Tâches à faire ->
A) Recopiez fidèlement le passage du texte sur Diotime et Socrate, de "Comme on pourrait" à "peu d'altérité érotique.".
B) Reprenez à l'identique les lignes des enregistrements, depuis celle qui contient "Identify features in" jusqu'à la fin des enregistrements, ces deux limites comprises. N'incluez pas les images dans votre réponse.

Texte à lire ->
........

3 – Diotime et Socrate. 

Comme on pourrait dire la fée bleue et Pinocchio ou Aurora et moi.

C'est donc une femme qui va parler à travers Socrate. Diotime, accoucheuse d'accoucheur. Peu importe qu'elle ait existé ou non, que cela soit une femme (et quelle ! prêtresse, prophétesse, sorcière de Mantoue, plus ou moins fille de Zeus) qui délivre le secret de l'amour, dans cet univers de pédérastes, est hautement significatif et ô combien rafraîchissant. Enfin, un peu d'altérité érotique.

........

Lignes de données ->
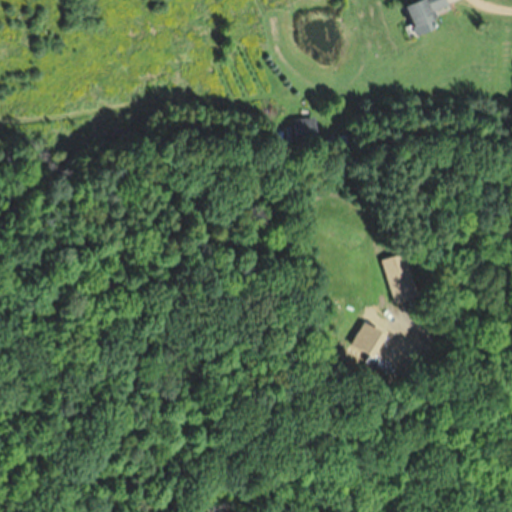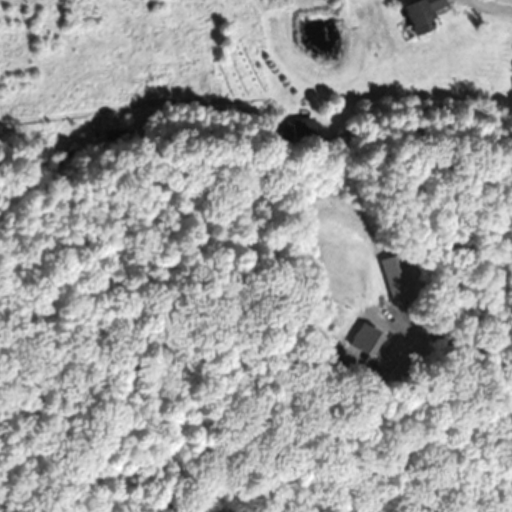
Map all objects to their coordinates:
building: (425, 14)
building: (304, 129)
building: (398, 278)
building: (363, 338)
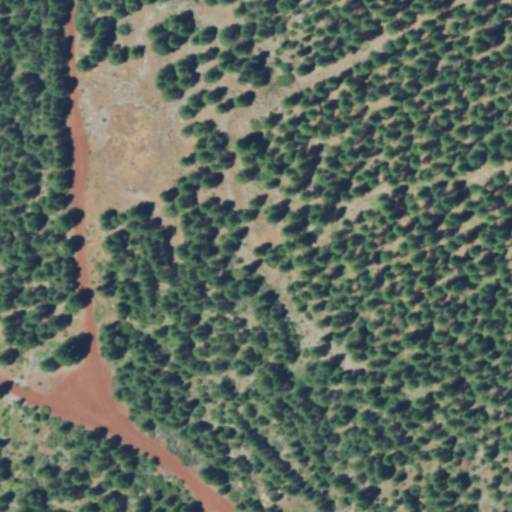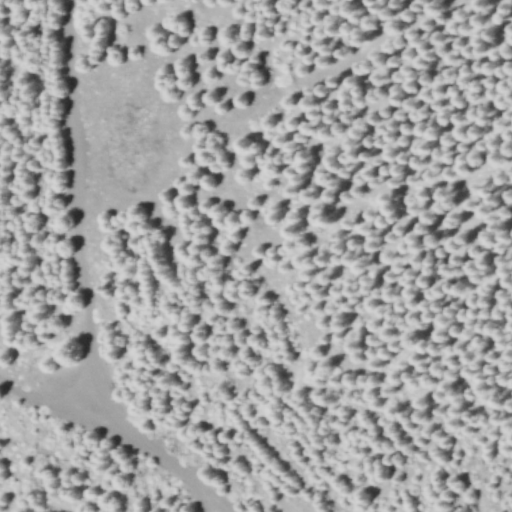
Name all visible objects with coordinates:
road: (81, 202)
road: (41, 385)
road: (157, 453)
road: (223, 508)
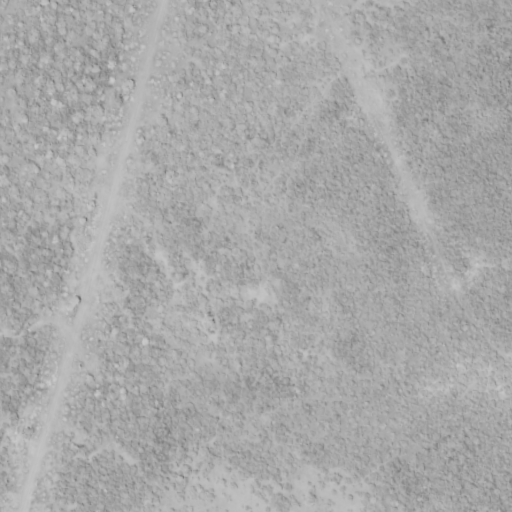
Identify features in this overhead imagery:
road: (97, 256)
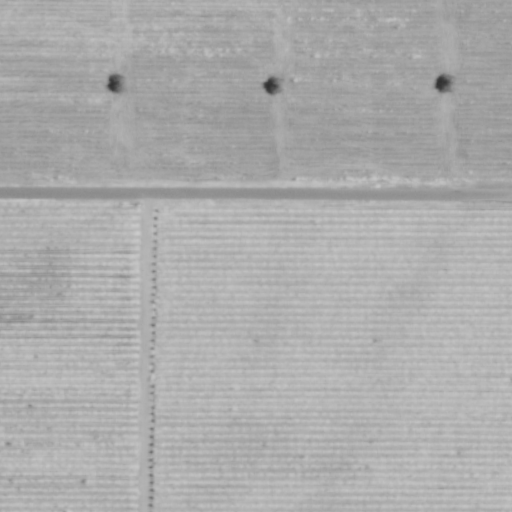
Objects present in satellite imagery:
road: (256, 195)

........

Réponses par tâche ->
A)
Comme on pourrait dire la fée bleue et Pinocchio ou Aurora et moi.

C'est donc une femme qui va parler à travers Socrate. Diotime, accoucheuse d'accoucheur. Peu importe qu'elle ait existé ou non, que cela soit une femme (et quelle ! prêtresse, prophétesse, sorcière de Mantoue, plus ou moins fille de Zeus) qui délivre le secret de l'amour, dans cet univers de pédérastes, est hautement significatif et ô combien rafraîchissant. Enfin, un peu d'altérité érotique.

B)
Identify features in this overhead imagery:
road: (97, 256)
Objects present in satellite imagery:
road: (256, 195)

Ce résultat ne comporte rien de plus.